Task to complete: The expected response is a copy of every line in the entries below that includes the word "filter".

##### Input for this task

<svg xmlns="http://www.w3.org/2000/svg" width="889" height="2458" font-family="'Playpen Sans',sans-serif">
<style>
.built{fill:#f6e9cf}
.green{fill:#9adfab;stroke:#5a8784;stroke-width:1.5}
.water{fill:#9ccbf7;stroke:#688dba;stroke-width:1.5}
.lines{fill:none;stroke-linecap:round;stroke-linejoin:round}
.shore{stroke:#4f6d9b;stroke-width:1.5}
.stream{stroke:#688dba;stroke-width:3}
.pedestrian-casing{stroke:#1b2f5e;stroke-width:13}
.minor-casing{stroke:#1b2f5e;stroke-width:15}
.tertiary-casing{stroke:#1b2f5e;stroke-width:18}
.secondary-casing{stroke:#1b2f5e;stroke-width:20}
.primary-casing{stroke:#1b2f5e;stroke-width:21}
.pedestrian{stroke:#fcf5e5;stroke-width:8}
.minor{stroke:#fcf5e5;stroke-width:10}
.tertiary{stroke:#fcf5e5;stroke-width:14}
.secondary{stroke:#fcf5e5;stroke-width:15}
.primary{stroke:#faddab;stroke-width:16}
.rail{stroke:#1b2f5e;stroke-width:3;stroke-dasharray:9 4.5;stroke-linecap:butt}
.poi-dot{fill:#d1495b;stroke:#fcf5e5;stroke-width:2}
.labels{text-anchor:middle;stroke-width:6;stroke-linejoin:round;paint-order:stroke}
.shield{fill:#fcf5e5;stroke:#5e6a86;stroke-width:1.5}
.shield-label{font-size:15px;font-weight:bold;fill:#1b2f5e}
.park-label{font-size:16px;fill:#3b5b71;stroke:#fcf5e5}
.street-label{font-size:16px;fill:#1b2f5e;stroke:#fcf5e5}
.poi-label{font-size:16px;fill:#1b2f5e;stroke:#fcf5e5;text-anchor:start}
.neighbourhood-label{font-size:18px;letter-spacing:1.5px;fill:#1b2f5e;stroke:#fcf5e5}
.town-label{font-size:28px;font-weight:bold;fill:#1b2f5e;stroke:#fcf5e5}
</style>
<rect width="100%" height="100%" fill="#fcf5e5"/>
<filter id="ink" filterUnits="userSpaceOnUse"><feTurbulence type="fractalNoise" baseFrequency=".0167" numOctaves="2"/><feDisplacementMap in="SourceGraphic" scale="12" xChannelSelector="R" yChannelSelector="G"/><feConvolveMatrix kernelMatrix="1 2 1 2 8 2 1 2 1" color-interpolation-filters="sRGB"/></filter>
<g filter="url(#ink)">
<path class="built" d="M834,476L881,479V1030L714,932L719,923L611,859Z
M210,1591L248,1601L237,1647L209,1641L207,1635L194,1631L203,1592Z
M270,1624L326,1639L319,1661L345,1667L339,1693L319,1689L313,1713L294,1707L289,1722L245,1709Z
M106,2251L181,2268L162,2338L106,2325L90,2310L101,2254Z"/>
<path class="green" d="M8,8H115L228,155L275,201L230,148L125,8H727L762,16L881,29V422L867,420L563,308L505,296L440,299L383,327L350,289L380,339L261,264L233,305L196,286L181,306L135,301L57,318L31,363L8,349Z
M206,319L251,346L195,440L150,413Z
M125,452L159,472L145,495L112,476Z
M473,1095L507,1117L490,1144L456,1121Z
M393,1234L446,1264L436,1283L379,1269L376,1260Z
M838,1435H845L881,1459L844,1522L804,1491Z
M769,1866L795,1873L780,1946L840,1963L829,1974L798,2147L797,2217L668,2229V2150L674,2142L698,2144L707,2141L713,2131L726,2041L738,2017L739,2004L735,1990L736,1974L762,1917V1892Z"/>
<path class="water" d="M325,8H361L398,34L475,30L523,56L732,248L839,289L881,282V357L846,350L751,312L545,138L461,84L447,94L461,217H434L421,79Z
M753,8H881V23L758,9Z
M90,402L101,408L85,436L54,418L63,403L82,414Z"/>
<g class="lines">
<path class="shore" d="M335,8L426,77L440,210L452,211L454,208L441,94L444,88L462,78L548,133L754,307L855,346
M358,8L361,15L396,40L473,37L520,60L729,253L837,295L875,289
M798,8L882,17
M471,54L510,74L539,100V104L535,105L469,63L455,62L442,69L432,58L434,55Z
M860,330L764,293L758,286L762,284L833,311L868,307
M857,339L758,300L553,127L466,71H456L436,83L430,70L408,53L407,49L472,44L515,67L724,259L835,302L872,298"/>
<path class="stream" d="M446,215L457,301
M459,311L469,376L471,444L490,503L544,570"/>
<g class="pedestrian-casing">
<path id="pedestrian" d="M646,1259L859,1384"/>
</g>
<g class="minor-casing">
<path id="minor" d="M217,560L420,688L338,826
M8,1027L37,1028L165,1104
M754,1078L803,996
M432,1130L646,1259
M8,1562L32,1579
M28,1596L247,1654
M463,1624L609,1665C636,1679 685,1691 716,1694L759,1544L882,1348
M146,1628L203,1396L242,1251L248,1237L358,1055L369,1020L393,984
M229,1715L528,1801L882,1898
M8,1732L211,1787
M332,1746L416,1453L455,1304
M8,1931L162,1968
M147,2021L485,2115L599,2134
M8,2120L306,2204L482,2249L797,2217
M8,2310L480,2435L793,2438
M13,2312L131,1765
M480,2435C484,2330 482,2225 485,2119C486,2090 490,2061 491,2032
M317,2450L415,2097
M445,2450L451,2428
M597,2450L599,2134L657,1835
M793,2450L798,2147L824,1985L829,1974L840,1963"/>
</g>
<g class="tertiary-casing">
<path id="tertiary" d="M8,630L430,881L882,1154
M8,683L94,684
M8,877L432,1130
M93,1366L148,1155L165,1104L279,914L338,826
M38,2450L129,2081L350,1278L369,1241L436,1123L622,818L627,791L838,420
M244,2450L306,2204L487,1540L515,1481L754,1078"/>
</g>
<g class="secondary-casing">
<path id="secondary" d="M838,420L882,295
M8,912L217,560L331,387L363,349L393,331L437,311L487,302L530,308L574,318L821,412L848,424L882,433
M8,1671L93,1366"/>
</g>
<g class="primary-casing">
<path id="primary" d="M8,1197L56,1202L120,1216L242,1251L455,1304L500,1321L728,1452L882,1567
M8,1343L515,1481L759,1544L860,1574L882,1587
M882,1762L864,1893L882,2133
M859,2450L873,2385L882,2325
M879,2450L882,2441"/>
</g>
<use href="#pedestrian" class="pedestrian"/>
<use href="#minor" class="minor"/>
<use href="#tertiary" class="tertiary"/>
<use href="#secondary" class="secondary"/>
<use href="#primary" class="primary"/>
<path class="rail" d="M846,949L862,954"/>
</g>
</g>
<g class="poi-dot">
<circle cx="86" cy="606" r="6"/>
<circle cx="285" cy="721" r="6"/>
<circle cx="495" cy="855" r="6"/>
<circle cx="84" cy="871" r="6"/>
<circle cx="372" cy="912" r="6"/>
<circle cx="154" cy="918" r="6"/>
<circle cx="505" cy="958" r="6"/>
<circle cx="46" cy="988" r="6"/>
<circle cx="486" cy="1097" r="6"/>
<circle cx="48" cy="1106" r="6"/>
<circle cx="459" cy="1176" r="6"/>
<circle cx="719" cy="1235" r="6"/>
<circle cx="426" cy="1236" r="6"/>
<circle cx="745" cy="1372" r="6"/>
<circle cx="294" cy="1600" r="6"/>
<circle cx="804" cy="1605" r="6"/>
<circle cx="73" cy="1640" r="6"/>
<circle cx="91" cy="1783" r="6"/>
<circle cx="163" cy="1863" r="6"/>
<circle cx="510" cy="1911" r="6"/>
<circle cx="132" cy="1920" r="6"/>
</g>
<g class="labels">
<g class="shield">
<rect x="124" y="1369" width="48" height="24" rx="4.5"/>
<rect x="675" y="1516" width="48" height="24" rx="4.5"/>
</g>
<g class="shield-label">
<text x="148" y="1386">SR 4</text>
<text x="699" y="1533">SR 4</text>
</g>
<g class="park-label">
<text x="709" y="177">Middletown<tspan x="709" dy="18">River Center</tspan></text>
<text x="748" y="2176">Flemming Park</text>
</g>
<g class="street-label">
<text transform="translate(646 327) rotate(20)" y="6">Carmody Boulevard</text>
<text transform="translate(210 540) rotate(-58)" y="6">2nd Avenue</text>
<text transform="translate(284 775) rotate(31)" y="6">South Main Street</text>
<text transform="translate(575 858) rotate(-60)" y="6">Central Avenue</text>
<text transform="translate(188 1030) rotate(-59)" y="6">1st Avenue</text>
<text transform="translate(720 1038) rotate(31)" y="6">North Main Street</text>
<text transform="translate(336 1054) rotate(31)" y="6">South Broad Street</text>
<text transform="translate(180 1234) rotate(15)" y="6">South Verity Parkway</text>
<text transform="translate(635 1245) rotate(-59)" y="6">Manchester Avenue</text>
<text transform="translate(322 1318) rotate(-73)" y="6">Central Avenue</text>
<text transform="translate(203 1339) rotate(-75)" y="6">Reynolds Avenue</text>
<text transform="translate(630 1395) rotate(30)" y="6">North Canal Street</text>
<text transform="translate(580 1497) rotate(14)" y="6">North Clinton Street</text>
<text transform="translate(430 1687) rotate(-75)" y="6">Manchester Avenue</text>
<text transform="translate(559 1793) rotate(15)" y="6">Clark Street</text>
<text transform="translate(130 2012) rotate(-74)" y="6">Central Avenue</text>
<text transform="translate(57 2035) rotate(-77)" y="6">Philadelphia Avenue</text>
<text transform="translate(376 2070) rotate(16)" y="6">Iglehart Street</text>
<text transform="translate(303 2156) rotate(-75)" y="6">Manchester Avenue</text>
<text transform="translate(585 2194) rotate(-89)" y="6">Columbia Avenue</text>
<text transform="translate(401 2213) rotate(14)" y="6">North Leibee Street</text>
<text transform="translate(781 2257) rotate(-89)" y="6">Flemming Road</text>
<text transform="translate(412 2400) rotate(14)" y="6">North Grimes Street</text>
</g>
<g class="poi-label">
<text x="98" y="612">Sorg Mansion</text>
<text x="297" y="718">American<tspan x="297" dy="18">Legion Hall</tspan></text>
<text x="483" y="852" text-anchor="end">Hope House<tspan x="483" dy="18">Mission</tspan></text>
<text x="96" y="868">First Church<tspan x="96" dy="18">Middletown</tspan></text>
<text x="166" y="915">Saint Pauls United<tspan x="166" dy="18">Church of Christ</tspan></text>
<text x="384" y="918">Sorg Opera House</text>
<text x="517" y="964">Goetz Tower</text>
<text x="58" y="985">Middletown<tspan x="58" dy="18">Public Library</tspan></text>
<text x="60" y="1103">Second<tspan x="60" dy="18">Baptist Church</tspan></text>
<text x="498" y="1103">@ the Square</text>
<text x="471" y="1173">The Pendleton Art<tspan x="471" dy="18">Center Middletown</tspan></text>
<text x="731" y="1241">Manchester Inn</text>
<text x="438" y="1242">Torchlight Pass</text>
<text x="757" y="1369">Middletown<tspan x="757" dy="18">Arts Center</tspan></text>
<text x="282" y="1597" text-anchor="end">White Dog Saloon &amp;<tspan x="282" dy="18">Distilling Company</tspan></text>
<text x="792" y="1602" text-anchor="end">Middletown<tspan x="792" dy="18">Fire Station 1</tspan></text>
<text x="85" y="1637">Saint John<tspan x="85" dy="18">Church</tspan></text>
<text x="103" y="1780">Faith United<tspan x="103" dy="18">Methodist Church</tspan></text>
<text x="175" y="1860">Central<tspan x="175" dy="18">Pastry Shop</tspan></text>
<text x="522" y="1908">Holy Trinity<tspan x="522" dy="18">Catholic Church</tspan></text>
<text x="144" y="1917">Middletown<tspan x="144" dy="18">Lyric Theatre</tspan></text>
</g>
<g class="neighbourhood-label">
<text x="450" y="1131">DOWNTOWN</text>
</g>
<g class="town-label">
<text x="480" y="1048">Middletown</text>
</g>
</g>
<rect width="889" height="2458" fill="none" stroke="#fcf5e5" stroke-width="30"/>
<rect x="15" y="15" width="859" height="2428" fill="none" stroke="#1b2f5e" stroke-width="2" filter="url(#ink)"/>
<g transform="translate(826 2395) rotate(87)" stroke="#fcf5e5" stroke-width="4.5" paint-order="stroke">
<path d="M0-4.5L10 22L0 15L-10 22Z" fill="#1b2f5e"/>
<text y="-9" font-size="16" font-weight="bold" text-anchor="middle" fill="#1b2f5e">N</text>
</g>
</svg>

##########

Response area:
<filter id="ink" filterUnits="userSpaceOnUse"><feTurbulence type="fractalNoise" baseFrequency=".0167" numOctaves="2"/><feDisplacementMap in="SourceGraphic" scale="12" xChannelSelector="R" yChannelSelector="G"/><feConvolveMatrix kernelMatrix="1 2 1 2 8 2 1 2 1" color-interpolation-filters="sRGB"/></filter>
<g filter="url(#ink)">
<rect x="15" y="15" width="859" height="2428" fill="none" stroke="#1b2f5e" stroke-width="2" filter="url(#ink)"/>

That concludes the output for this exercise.